In the township the population was spread out, with 19.2% under the age of 18, 6.0% from 18 to 24, 25.9% from 25 to 44, 26.6% from 45 to 64, and 22.3% who were 65 years of age or older. The median age was 44 years. For every 100 females, there were 93.1 males. For every 100 females age 18 and over, there were 91.2 males.
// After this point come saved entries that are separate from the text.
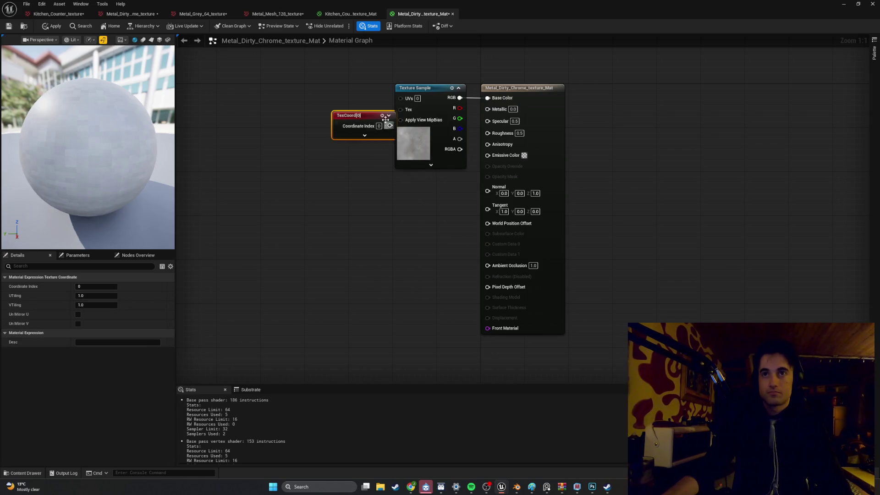
drag(353, 115, 315, 93)
drag(352, 104, 400, 99)
click(6, 28)
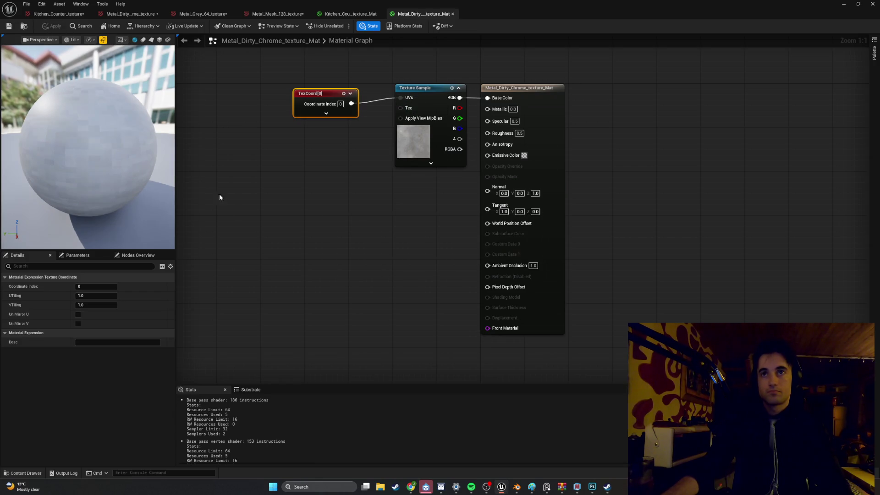
Step: Add a TexCoord node beside the grey metal material's texture sample and save it
click(23, 473)
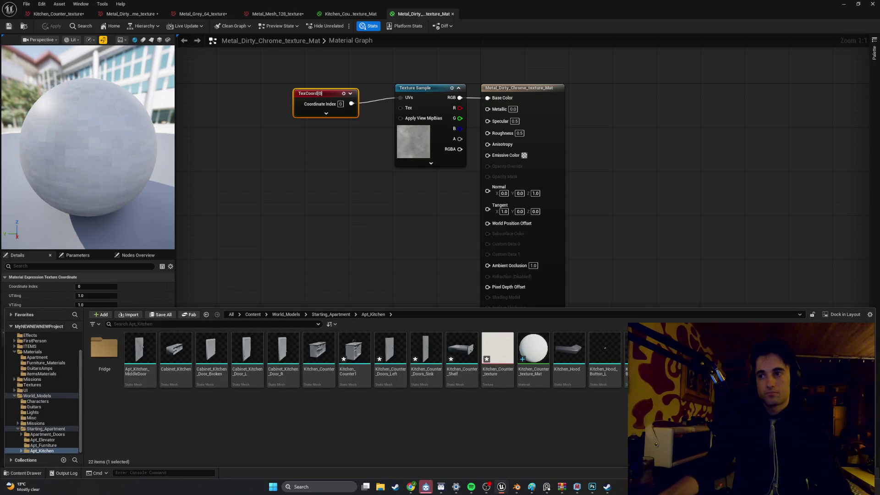
right_click(275, 173)
text(tex coo)
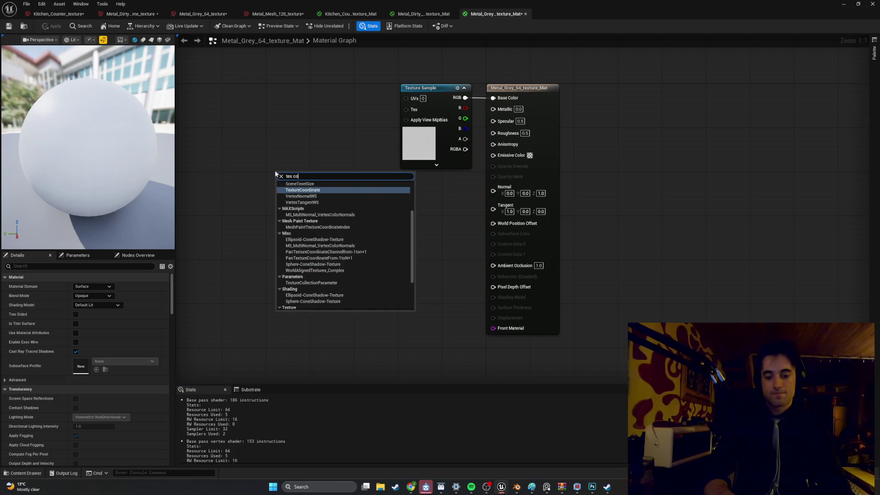
click(297, 239)
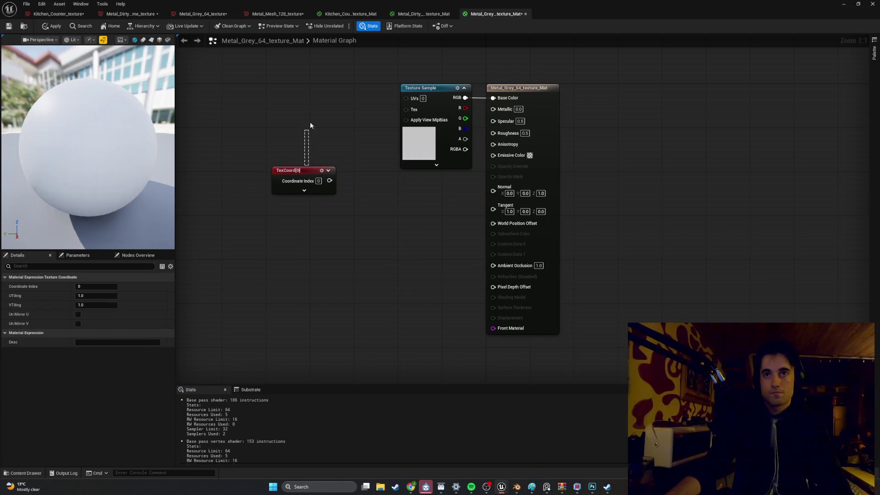
drag(315, 184, 320, 107)
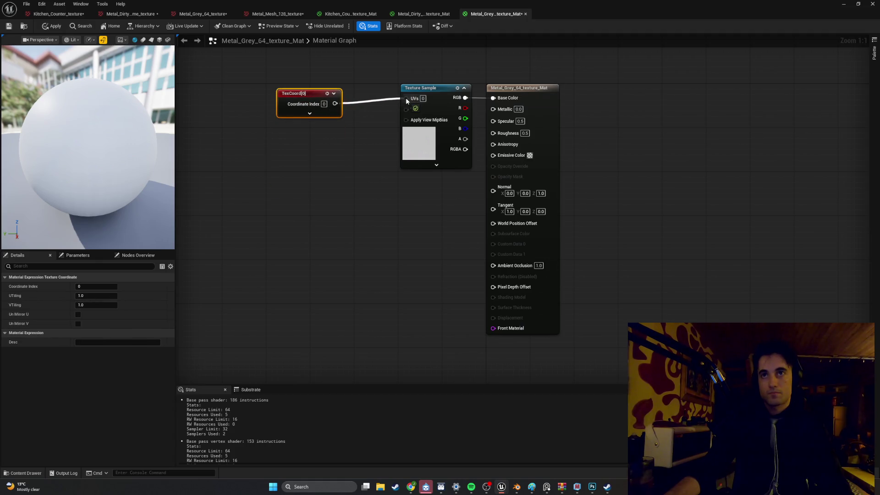
click(9, 26)
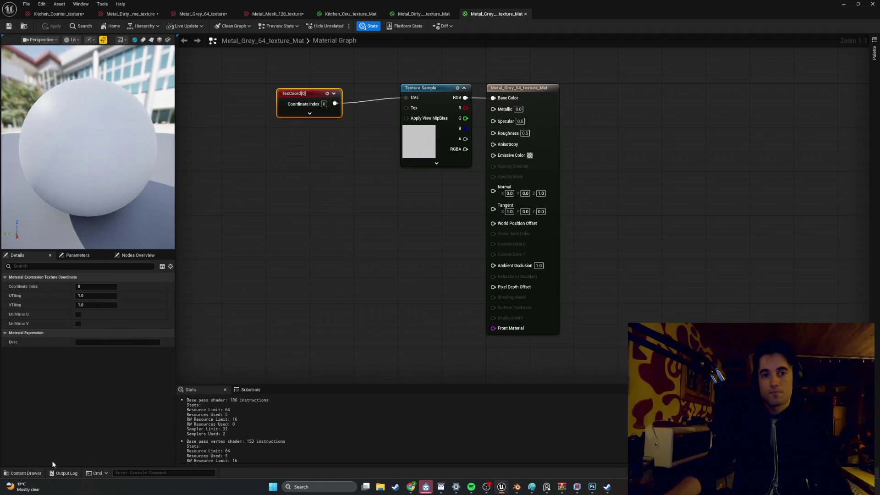
Step: Add a TexCoord node beside the mesh metal material's texture sample and save it
click(19, 474)
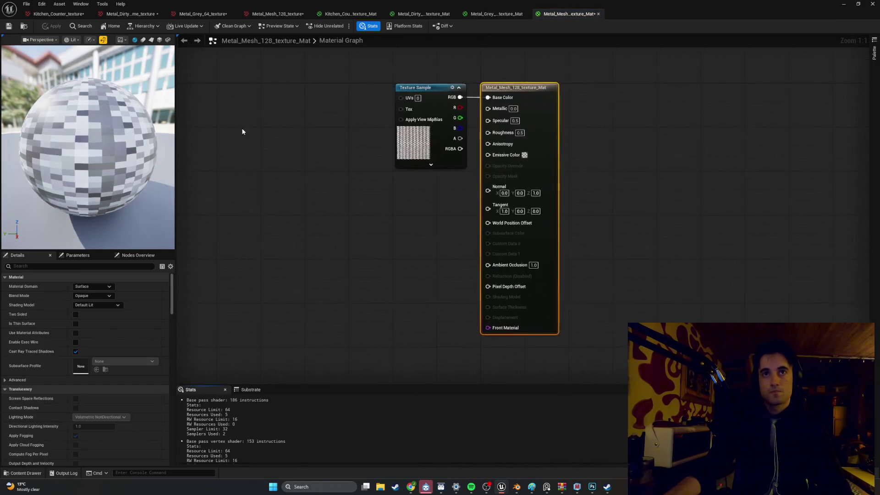
right_click(288, 118)
text(tex co)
The median income for a household in the township was $30,188, and the median income for a family was $40,333. Males had a median income of $28,942 versus $21,078 for females. The per capita income for the township was $15,157. About 6.3% of families and 8.2% of the population were below the poverty line, including 10.6% of those under age 18 and 8.4% of those age 65 or over.

Historical population
| Census | Pop. | Note | %± |
| 2010 | 1,438 |  | — |
| 2020 | 1,471 |  | 2.3% |
| 2023 (est.) | 1,476 |  | 0.3% |
U.S. Decennial Census

==Education==

The Hazleton Area School District operates public schools, including the McAdoo-Kelayres Elementary-Middle School in McAdoo, which also serves the Kelayres area of Kline Township. All township residents are zoned to the Hazleton Area High School in Hazle Township.

==Transportation==
Interstate 81 and Route 309 run north-to-south through Kline Township and PA 309 runs via downtown McAdoo. The two routes are connected by an access highway in Kline just south of McAdoo at exit 138 of I-81. STS bus route 45 provides service to the township from McAdoo via Tamaqua to Pottsville. On Saturdays, the Hometown auction bus 47 runs from Pottsville via Frackville, Shenandoah, and Mahanoy City to Hometown and McAdoo. Hazleton Public Transit bus route 20 serves the township via McAdoo to Kelayres.